Metz stayed silent about those horrors until about five years ago, when he wrote his memoirs as a way for his family to understand his story.
"I wasn't ready before. It's very typical for survivors," he said.
Upon reading his story, Metz's oldest daughter pushed him to speak at Lincoln Middle School in Park Ridge. It proved to be a pivotal moment. Metz has since spoken to nearly 30,000 local students. His message to them is always the same: Never forget, and be "upstanders, not bystanders" -- speaking out and standing for what they believe in, instead of staying silent while atrocities occur.
Now, another generation of the family is involved in his mission, applying Metz's lessons to counter prejudices against Muslims and Syrian refugees in the area.
Metz's granddaughter, Sarah McDermott of Chicago, is a sophomore at St. Viator High School in Arlington Heights and a member of the Rev. Corey Brost's Children of Abraham Coalition, a group that promotes peace by emphasizing common threads among faiths. The group gave Metz a "courage award" at a dinner last week in Arlington Heights.
"My grandpa talks about being in a concentration camp because he was Jewish, not because he did anything wrong. We need to learn from that and understand it's OK to be of a different religion and different race," McDermott said.
A sign from dad
Rolling Meadows Mayor Tom Rooney figures his late father is looking out for him.
Two decades ago, his father Pat died the day before signup began for joining the Indian Guides with his two sons.
Rooney figures his dad meant to make it up to him last week on the 20th anniversary of his death. That's the day Rooney learned he was being appointed to a state senate seat.
Former state Sen. Matt Murphy of Palatine, whose resignation made room for Rooney's appointment,
left some big shoes to fill on a number of key committees. Senate Republican Leader Christine Radogno of Lemont on Tuesday appointed state Sen. Chris Nybo of Elmhurst to Murphy's spot on the Senate Executive Committee.
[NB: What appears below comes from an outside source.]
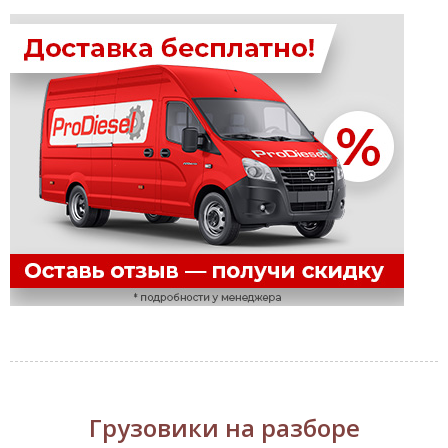
Грузовики на разборе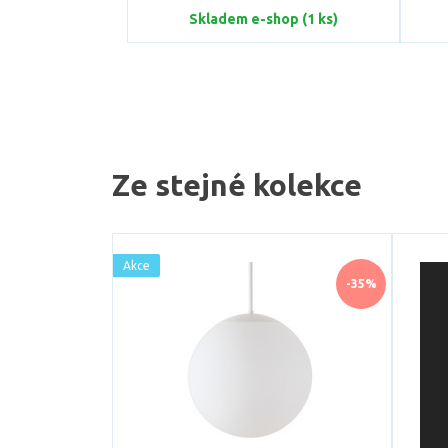
Skladem e-shop (1 ks)
Ze stejné kolekce
Akce
-35%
Mount Prospect native and former "American Idol" champ Lee DeWyze is returning to Arlington Park to perform Saturday at the racetrack's end-of-season celebration, Furlong Fest. DeWyze played at Arlington during his "Idol" run in 2010 and sold the place out with 41,000 people. DeWyze has a new album out this year, "Oil & Water," and one of his songs was recently featured in an episode on the hit TV show "The Walking Dead." Tickets range from $5 to $40. For more information, see www.arlingtonpark.com.
'Full cognitive recovery'
Republican U.S. Sen. Mark Kirk's campaign released a letter from his doctor saying he's made a "full cognitive recovery" since his January 2012 stroke. But the letter, from Dr. Richard Fessler of Rush University, didn't answer some questions I posed about Kirk's ongoing rehabilitation.
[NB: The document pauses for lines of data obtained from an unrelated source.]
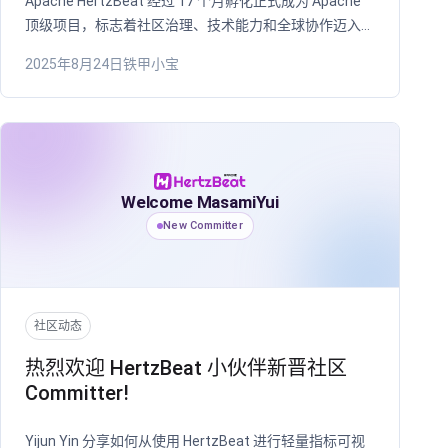
Apache HertzBeat 经过 17 个月孵化正式成为 Apache
顶级项目，标志着社区治理、技术能力和全球协作迈入新
阶段。
2025年8月24日
铁甲小宝
Welcome MasamiYui
New Committer
社区动态
热烈欢迎 HertzBeat 小伙伴新晋社区
Committer!
Yijun Yin 分享如何从使用 HertzBeat 进行轻量指标可视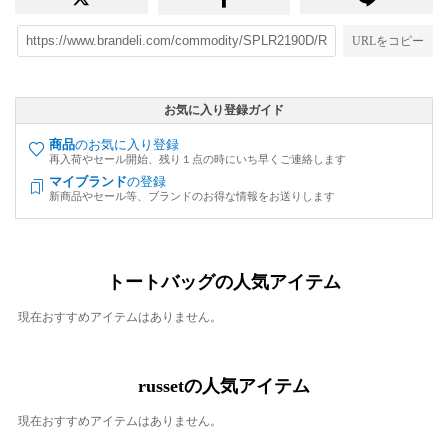
URLをコピー
お気に入り登録ガイド
商品
のお気に入り登録
再入荷やセール開始、残り１点の時にいち早くご連絡します
マイブランド
の登録
新商品やセール等、ブランドのお得な情報をお送りします
トートバッグの人気アイテム
現在おすすめアイテムはありません。
russetの人気アイテム
現在おすすめアイテムはありません。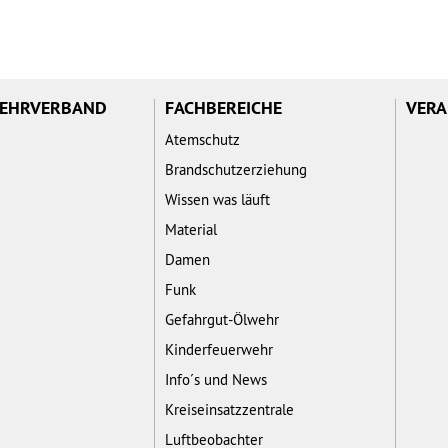
WEHRVERBAND
FACHBEREICHE
VERA
Atemschutz
Brandschutzerziehung
Wissen was läuft
Material
Damen
Funk
Gefahrgut-Ölwehr
Kinderfeuerwehr
Info´s und News
Kreiseinsatzzentrale
Luftbeobachter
Campaign manager Kevin Artl tells me Kirk doesn't drive any longer and largely does his own exercise programs -- either at the Senate's gym or by timing himself on a walking course with stairs he's mapped around his Fort Sheridan condo in Highland Park. Kirk, a retired naval reservist, is making a re-election bid Nov. 8 against U.S. Rep. Tammy Duckworth of Hoffman Estates in one of the nation's most closely watched Senate races.
Duckworth's also a veteran who uses prostheses and a cane to walk. She lost both her legs after the helicopter she was piloting was shot down in Iraq in 2004.